IBV customer ranking

 

 

 

 

 

 

 

 

 

Et si, finalement, le premier enjeu du marketing digital était de comprendre le client ?

 
  • frederic abella

    Bonjour,

    Merci pour cette analyse que je partage entièrement.

    Ce qui est décrit, c’est le passage d’un monde historique (organisation, personne, mode de pensée, habitudes, expertises,…) à un monde nouveau (que nous ne connaissons pas encore.. sinon ce serait trop simple). Nous sommes en pleine transition.

    Les managers en poste sont les meilleurs pour l’ancien monde (en gros ils sont des experts de l’optimisation), et c’est pour cela que leur organisation les a nommés managers. Mais ils ne sont pas fait pour un monde en transition, en changement permanent. Si on leur donne pour mission de gérer le changement, ils vont l’optimiser (source Brian Solis).

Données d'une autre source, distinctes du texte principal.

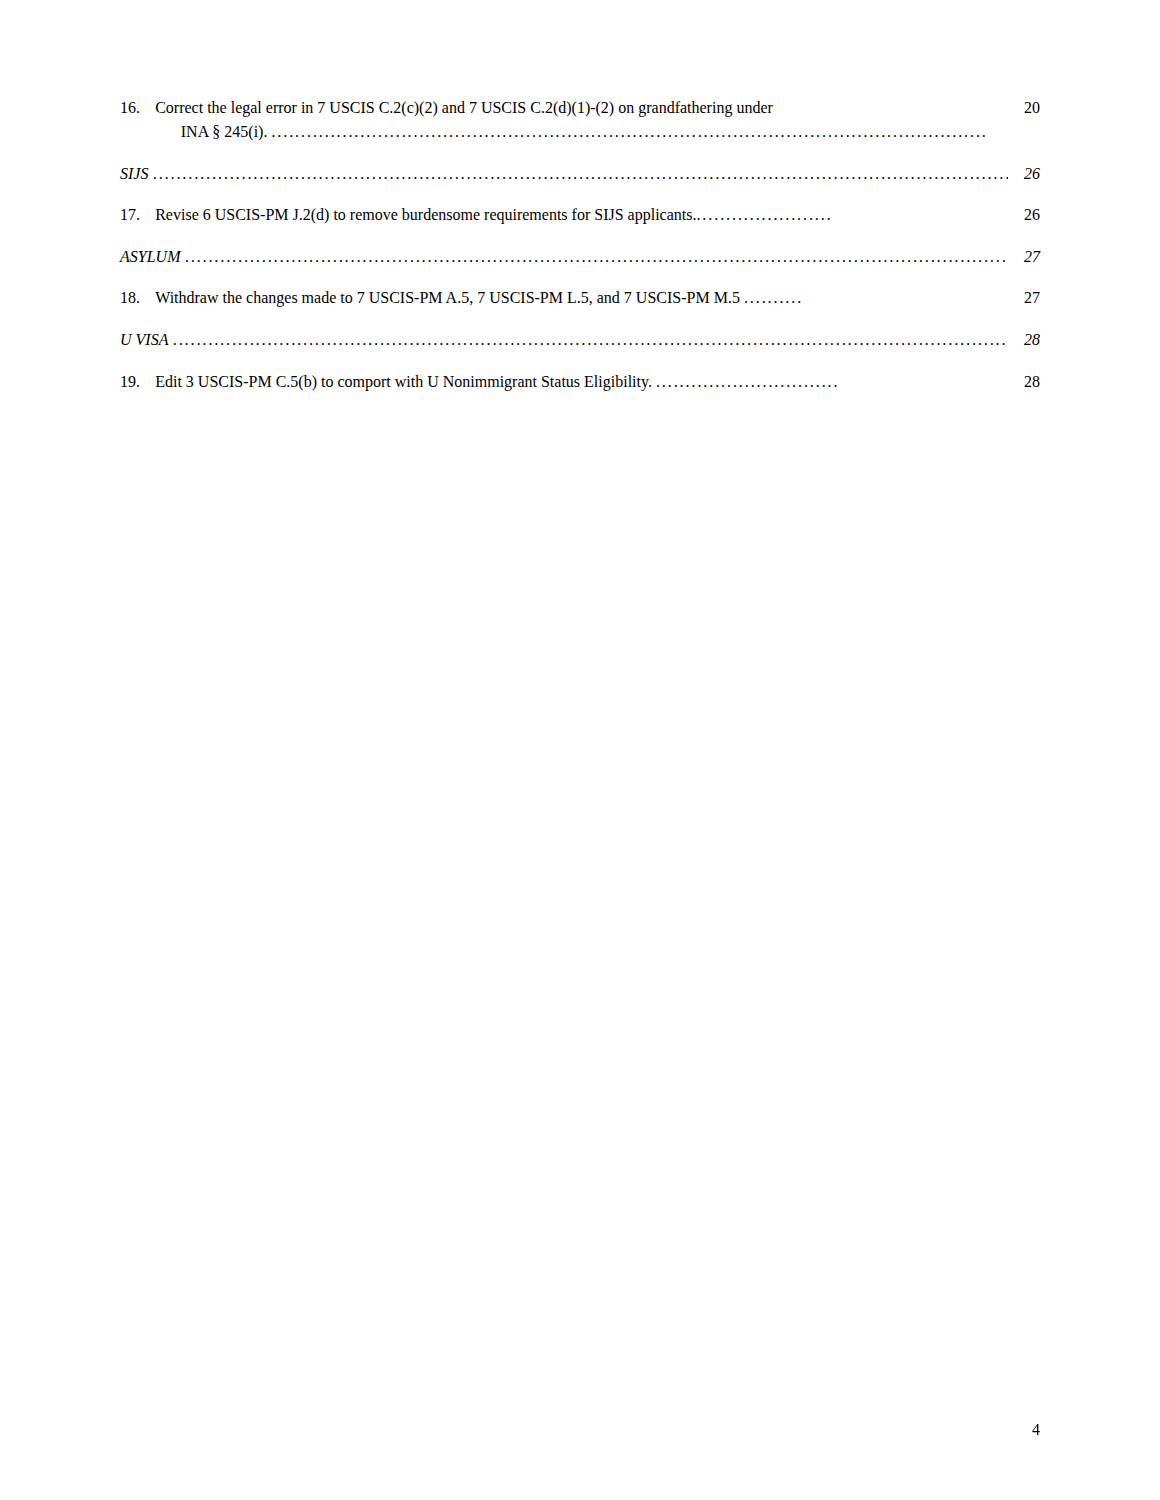16. Correct the legal error in 7 USCIS C.2(c)(2) and 7 USCIS C.2(d)(1)-(2) on grandfathering under INA § 245(i). ......................................................................................................................... 20
SIJS ............................................................................................................................................................. 26
17. Revise 6 USCIS-PM J.2(d) to remove burdensome requirements for SIJS applicants........................ 26
ASYLUM ..................................................................................................................................................... 27
18. Withdraw the changes made to 7 USCIS-PM A.5, 7 USCIS-PM L.5, and 7 USCIS-PM M.5 .......... 27
U VISA ....................................................................................................................................................... 28
19. Edit 3 USCIS-PM C.5(b) to comport with U Nonimmigrant Status Eligibility. ............................... 28
4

    A propos des canaux (« Les directions marketing sont perdues face à la prolifération des canaux digitaux.’) c’est aussi la tentative de pousser le modèle actuel à faire toujours plus (plusieurs canaux et encore un autre, et encore un autre), alors que, comme vous le signalez, le problème est ailleurs et qu’il faut changer de paradigme, puis adapter l’organisation à ce paradigme. Je propose à ce sujet qu’il faut considérer qu’il n’y a pas de plus en plus de médias, mais 7 milliards de médias (http://ducontenuauclient.fr/2013/06/13/il-y-a-7-milliards-de-medias-changez-de-paradigme/). Le chiffre (tous les habitants de la terre) n’est évidemment pas juste, mais il exprime le fait qu’il ne faut pas optimiser mais qu’il faut penser comme totalement autrement pour être dans la bonne organisation

    Selon moi, et je le retrouve dans votre texte, il y a 2 autres paradigmes, le changement constant (dont découle une nouvelle organisation très agile) et le client (qui a toujours été là et sera encore là dans 20 ans). Il faut s’appuyer sur ces 2 constantes pour survivre dans cette période de turbulence jusqu’à ce que nous trouvions les modèles stables. Puisque nous ne maitrisons pas ce qui se passe à l’extérieur, il faut faire de la croissance organique avec un des actifs de l’entreprise, ses clients.